Schoell continued his work with methane origin studies expanding his research to consider how stable isotopes can provide insight regarding the temperature of the environment for both thermogenic and biogenic methane production. Specifically, Schoell collaborated on the paper "Formation temperatures of thermogenic and biogenic methane" authored by D. Stolper, which used "clustered isotope" techniques to determine the temperature at which methane was produced. This approach has become useful for identifying the thermal conditions of methane formation for both the high temperatures of thermogenic methane production and the relatively lower temperatures of microbial methane production as well as characterizing the contribution of both producers to a mixed sample.

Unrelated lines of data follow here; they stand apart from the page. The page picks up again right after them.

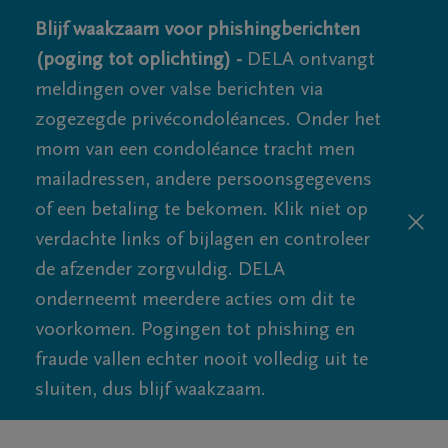
Blijf waakzaam voor phishingberichten
(poging tot oplichting) -
DELA ontvangt
meldingen over valse berichten via
zogezegde privécondoléances. Onder het
mom van een condoléance tracht men
mailadressen, andere persoonsgegevens
of een betaling te bekomen. Klik niet op
verdachte links of bijlagen en controleer
de afzender zorgvuldig. DELA
onderneemt meerdere acties om dit te
voorkomen. Pogingen tot phishing en
fraude vallen echter nooit volledig uit te
sluiten, dus blijf waakzaam.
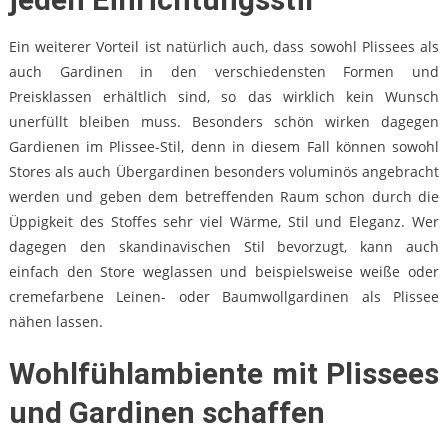
Ein weiterer Vorteil ist natürlich auch, dass sowohl Plissees als
auch Gardinen in den verschiedensten Formen und
Preisklassen erhältlich sind, so das wirklich kein Wunsch
unerfüllt bleiben muss. Besonders schön wirken dagegen
Gardienen im Plissee-Stil, denn in diesem Fall können sowohl
Stores als auch Übergardinen besonders voluminös angebracht
werden und geben dem betreffenden Raum schon durch die
Üppigkeit des Stoffes sehr viel Wärme, Stil und Eleganz. Wer
dagegen den skandinavischen Stil bevorzugt, kann auch
einfach den Store weglassen und beispielsweise weiße oder
cremefarbene Leinen- oder Baumwollgardinen als Plissee
nähen lassen.
Wohlfühlambiente mit Plissees
und Gardinen schaffen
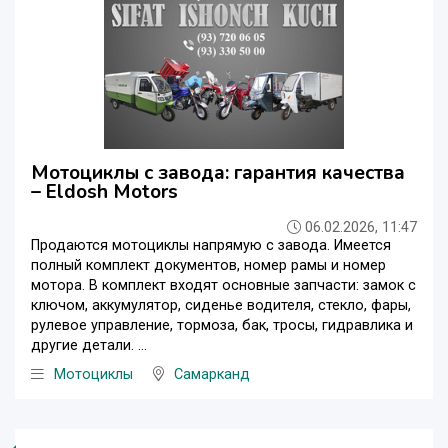
Мотоциклы с завода: гарантия качества
– Eldosh Motors
06.02.2026, 11:47
Продаются мотоциклы напрямую с завода. Имеется
полный комплект документов, номер рамы и номер
мотора. В комплект входят основные запчасти: замок с
ключом, аккумулятор, сиденье водителя, стекло, фары,
рулевое управление, тормоза, бак, тросы, гидравлика и
другие детали. ...
Мотоциклы
Самарканд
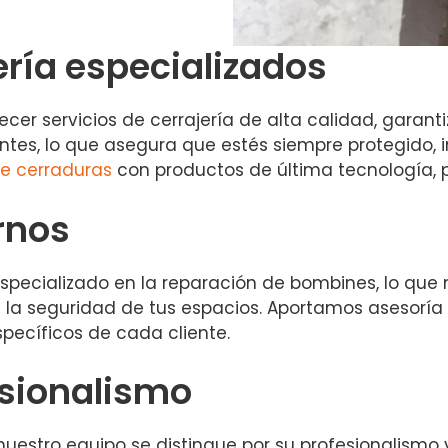
ería especializados
ecer servicios de cerrajería de alta calidad, garan
tes, lo que asegura que estés siempre protegido, i
e cerraduras
con productos de última tecnología,
rnos
ecializado en la reparación de bombines, lo que no
a la seguridad de tus espacios. Aportamos asesorí
pecíficos de cada cliente.
esionalismo
nuestro equipo se distingue por su profesionalismo y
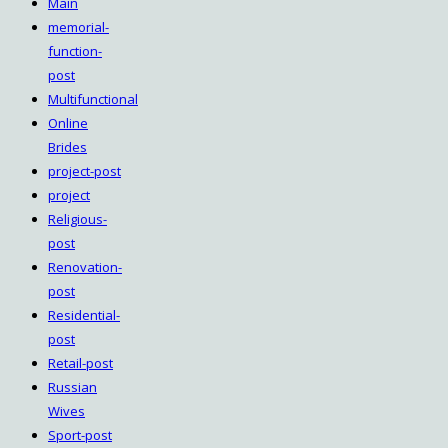
Main
memorial-
function-
post
Multifunctional
Online
Brides
project-post
project
Religious-
post
Renovation-
post
Residential-
post
Retail-post
Russian
Wives
Sport-post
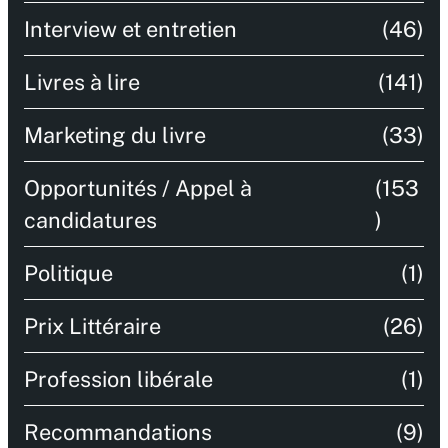
Interview et entretien
(46)
Livres à lire
(141)
Marketing du livre
(33)
Opportunités / Appel à
(153
candidatures
)
Politique
(1)
Prix Littéraire
(26)
Profession libérale
(1)
Recommandations
(9)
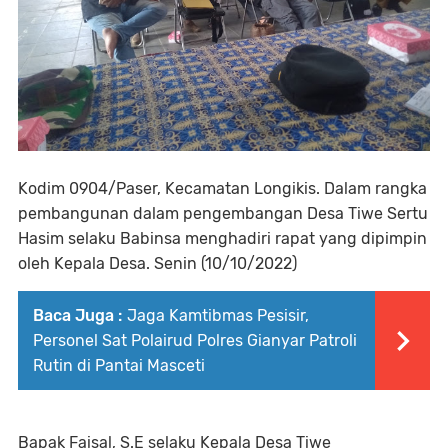
Kodim 0904/Paser, Kecamatan Longikis. Dalam rangka
pembangunan dalam pengembangan Desa Tiwe Sertu
Hasim selaku Babinsa menghadiri rapat yang dipimpin
oleh Kepala Desa. Senin (10/10/2022)
Baca Juga :
Jaga Kamtibmas Pesisir,
Personel Sat Polairud Polres Gianyar Patroli
Rutin di Pantai Masceti
Bapak Faisal, S.E selaku Kepala Desa Tiwe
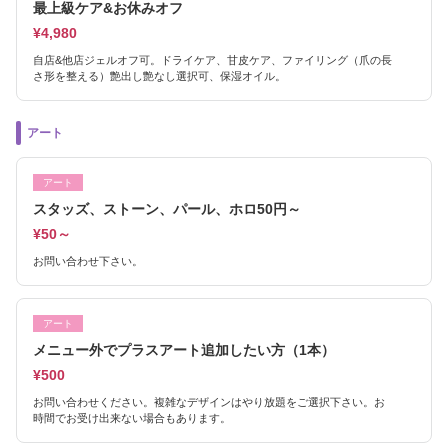
最上級ケア&お休みオフ
¥4,980
自店&他店ジェルオフ可。ドライケア、甘皮ケア、ファイリング（爪の長
さ形を整える）艶出し艶なし選択可、保湿オイル。
アート
アート
スタッズ、ストーン、パール、ホロ50円～
¥50～
お問い合わせ下さい。
アート
メニュー外でプラスアート追加したい方（1本）
¥500
お問い合わせください。複雑なデザインはやり放題をご選択下さい。お
時間でお受け出来ない場合もあります。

While the majority of Schoell's work has revolved around identifying the origins and pathways of methane production, he has also done work using stable isotope analysis to address how environmental factors affect preservable products of biological activity. Schoell addresses this topic in the paper, "Sensitivity of biomarker properties to depositional environment and/or source input in the Lower Toarcian of SW-Germany". In addition to this, his career has included the research of how stable isotope analysis can be used to identify the mixing and composition of natural gasses, as discussed in "Use of Gas Isotope Analyses for Reservoir Management".

== Personal life ==
Schoell was born in Germany, although the bulk of his career and adult life he has spent in the United States. Since retiring, Schoell resides in California. Aside from his research, Schoell has experience in winemaking.

== Awards ==
Schoell received the 1995 AAPG Best Paper Award and was recognized by the American Association of Petroleum Geologists as authoring one of the top twenty most notable geology-related papers of the 1980s. Specifically, the AAPG recognized Schoell for his paper "Genetic Characterization of Natural Gasses" which describes how the correlation between C_{2+} concentration, the variation of carbon and hydrogen isotopes in methane, and carbon isotope variation in ethane can be used to qualitatively characterize the composition of natural gasses.

In 2008, Schoell received the annual Alfred Treibs Award. This award is given on a yearly basis by the Geochemical Society in recognition of scientists whose research has made significant contributions to the understanding of geochemical processes. Schoell received this honour in response to his work with stable isotope analyses which revolutionized fossil fuel research and greenhouse gas tracing.